_EXERCISE DETAILS:_
Reproduce each line of the entries below word for word, keeping every name, capital letter and line break unchanged.

_PROVIDED ENTRIES:_
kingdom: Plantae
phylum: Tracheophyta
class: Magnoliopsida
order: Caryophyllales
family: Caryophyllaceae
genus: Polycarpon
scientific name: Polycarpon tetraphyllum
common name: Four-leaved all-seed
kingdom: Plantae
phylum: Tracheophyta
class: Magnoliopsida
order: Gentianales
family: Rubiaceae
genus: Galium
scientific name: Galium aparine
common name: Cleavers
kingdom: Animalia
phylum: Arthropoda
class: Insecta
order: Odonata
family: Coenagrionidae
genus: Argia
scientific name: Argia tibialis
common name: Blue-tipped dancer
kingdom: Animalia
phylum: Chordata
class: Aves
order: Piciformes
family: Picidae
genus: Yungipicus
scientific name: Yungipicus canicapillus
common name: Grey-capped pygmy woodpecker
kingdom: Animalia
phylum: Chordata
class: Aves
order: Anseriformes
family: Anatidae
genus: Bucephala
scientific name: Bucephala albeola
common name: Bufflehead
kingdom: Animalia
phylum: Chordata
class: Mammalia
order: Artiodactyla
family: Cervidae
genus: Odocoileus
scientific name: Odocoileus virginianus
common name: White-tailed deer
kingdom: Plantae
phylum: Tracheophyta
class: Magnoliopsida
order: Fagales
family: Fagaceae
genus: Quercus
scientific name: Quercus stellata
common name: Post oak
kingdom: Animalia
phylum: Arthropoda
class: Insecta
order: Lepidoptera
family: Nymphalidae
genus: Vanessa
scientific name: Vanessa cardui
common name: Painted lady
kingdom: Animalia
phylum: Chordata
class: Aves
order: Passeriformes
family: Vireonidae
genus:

_SOLUTION:_
kingdom: Plantae
phylum: Tracheophyta
class: Magnoliopsida
order: Caryophyllales
family: Caryophyllaceae
genus: Polycarpon
scientific name: Polycarpon tetraphyllum
common name: Four-leaved all-seed
kingdom: Plantae
phylum: Tracheophyta
class: Magnoliopsida
order: Gentianales
family: Rubiaceae
genus: Galium
scientific name: Galium aparine
common name: Cleavers
kingdom: Animalia
phylum: Arthropoda
class: Insecta
order: Odonata
family: Coenagrionidae
genus: Argia
scientific name: Argia tibialis
common name: Blue-tipped dancer
kingdom: Animalia
phylum: Chordata
class: Aves
order: Piciformes
family: Picidae
genus: Yungipicus
scientific name: Yungipicus canicapillus
common name: Grey-capped pygmy woodpecker
kingdom: Animalia
phylum: Chordata
class: Aves
order: Anseriformes
family: Anatidae
genus: Bucephala
scientific name: Bucephala albeola
common name: Bufflehead
kingdom: Animalia
phylum: Chordata
class: Mammalia
order: Artiodactyla
family: Cervidae
genus: Odocoileus
scientific name: Odocoileus virginianus
common name: White-tailed deer
kingdom: Plantae
phylum: Tracheophyta
class: Magnoliopsida
order: Fagales
family: Fagaceae
genus: Quercus
scientific name: Quercus stellata
common name: Post oak
kingdom: Animalia
phylum: Arthropoda
class: Insecta
order: Lepidoptera
family: Nymphalidae
genus: Vanessa
scientific name: Vanessa cardui
common name: Painted lady
kingdom: Animalia
phylum: Chordata
class: Aves
order: Passeriformes
family: Vireonidae
genus:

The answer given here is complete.